Data Preparation and Feature Engineering

· 2 min read

SQL is probably most useful, when it just comes to data manipulation and query. Excel is easier because it is more "what you see is what you get" due to the UI. If you need to go beyond data manipulation into machine learning python is probably the best.
To learn SQL and use python for establishing a pipeline for machine learning, the best thing might be to use python to automate SQL commands. For quick stuff google sheets is probably good to learn.

Overview

Machine Learning generally tries to recognize patterns in data to then generate new data points. To achieve that, one needs to generate and transform a dataset to feed into the algorithms.

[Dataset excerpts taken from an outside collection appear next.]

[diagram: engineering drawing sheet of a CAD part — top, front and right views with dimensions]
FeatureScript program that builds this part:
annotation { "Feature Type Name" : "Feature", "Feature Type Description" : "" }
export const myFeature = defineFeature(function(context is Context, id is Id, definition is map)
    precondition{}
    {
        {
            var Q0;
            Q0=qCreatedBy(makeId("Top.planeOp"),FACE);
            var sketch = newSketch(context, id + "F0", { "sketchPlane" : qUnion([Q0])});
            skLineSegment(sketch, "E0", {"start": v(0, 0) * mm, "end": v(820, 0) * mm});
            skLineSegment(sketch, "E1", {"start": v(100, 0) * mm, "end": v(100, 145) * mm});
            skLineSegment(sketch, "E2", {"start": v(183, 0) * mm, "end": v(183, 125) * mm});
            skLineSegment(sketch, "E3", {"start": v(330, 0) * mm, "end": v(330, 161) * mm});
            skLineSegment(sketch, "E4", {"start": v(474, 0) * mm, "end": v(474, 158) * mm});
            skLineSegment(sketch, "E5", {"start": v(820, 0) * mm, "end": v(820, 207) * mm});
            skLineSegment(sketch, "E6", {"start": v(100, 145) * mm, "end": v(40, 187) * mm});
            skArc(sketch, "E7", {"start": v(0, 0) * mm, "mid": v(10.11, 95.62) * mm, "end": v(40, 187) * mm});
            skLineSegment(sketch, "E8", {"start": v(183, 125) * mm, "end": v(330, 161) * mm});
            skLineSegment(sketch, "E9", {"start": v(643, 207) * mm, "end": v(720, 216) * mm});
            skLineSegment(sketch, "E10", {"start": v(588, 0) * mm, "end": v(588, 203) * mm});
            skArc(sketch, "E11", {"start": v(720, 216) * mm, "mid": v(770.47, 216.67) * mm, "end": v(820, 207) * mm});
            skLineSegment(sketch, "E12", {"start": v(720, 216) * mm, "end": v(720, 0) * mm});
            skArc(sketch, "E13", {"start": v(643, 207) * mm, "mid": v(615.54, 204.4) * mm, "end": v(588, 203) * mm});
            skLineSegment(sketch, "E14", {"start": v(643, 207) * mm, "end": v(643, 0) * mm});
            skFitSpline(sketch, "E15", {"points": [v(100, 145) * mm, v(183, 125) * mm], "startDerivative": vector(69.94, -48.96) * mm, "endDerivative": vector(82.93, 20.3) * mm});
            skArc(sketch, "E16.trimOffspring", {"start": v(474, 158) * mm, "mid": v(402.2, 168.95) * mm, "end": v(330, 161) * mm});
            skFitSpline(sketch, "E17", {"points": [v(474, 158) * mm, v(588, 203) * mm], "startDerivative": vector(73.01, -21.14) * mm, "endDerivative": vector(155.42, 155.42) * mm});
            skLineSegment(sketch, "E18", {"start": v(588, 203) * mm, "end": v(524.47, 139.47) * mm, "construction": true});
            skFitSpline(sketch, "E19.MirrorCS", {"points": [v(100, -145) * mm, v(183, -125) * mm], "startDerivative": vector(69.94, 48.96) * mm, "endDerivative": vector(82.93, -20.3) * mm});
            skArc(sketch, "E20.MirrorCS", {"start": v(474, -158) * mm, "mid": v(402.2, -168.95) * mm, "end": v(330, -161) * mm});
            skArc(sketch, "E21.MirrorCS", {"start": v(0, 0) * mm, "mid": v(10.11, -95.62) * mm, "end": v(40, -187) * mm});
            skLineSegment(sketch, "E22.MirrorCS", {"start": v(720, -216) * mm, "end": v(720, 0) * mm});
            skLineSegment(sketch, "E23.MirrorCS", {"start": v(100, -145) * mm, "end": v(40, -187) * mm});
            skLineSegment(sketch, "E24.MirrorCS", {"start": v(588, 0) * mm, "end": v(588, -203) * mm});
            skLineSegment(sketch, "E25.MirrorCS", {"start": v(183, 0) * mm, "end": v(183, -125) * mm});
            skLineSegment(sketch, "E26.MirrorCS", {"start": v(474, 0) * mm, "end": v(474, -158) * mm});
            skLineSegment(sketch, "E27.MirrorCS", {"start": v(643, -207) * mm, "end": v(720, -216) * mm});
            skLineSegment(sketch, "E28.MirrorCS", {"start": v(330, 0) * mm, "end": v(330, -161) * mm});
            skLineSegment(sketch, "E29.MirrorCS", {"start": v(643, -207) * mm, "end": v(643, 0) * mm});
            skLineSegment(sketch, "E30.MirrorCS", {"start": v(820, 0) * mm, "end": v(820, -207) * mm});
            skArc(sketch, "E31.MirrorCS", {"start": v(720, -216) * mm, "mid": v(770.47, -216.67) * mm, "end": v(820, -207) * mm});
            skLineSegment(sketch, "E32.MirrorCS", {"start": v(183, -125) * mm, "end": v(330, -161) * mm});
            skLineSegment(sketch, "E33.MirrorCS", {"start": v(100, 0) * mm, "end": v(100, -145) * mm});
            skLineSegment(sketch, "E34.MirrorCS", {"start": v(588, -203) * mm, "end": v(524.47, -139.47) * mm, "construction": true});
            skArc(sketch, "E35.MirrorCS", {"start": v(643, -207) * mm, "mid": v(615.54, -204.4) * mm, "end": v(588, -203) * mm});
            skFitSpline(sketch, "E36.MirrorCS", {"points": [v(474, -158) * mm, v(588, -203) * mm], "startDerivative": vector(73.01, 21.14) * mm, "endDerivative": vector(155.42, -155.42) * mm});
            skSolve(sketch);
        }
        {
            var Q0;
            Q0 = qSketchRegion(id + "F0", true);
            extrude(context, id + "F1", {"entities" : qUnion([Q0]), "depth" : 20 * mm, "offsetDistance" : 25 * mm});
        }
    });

Mainly just notes taken from Google.

Dataset Generation

Dataset Transformation

When to transform

Prior to training

Pros

  • computation only performed once

Cons

  • Transformations need to be reproduced at prediction time. New data can be unpredictable.
  • need to rerun dataset generation when changing transformations, which may lead to slow iterations. Not an issue with a small dataset.

Within the model

Pros

  • can always use the same data, as happen in the model.
  • when changing transformations the same data is still used, which leads to fast iterations.

Cons

  • transformations can increase latency, this is the case with transformations at prediction time as well.

Visualizations

Always look at graphs or other visualizations of your dataset, before and after transformations to detect errors or irregularities.

Normalization

When having features with highly different ranges of numeric values it is recommended to perform normalization. Gradient decent can have issues and slowly converge otherwise.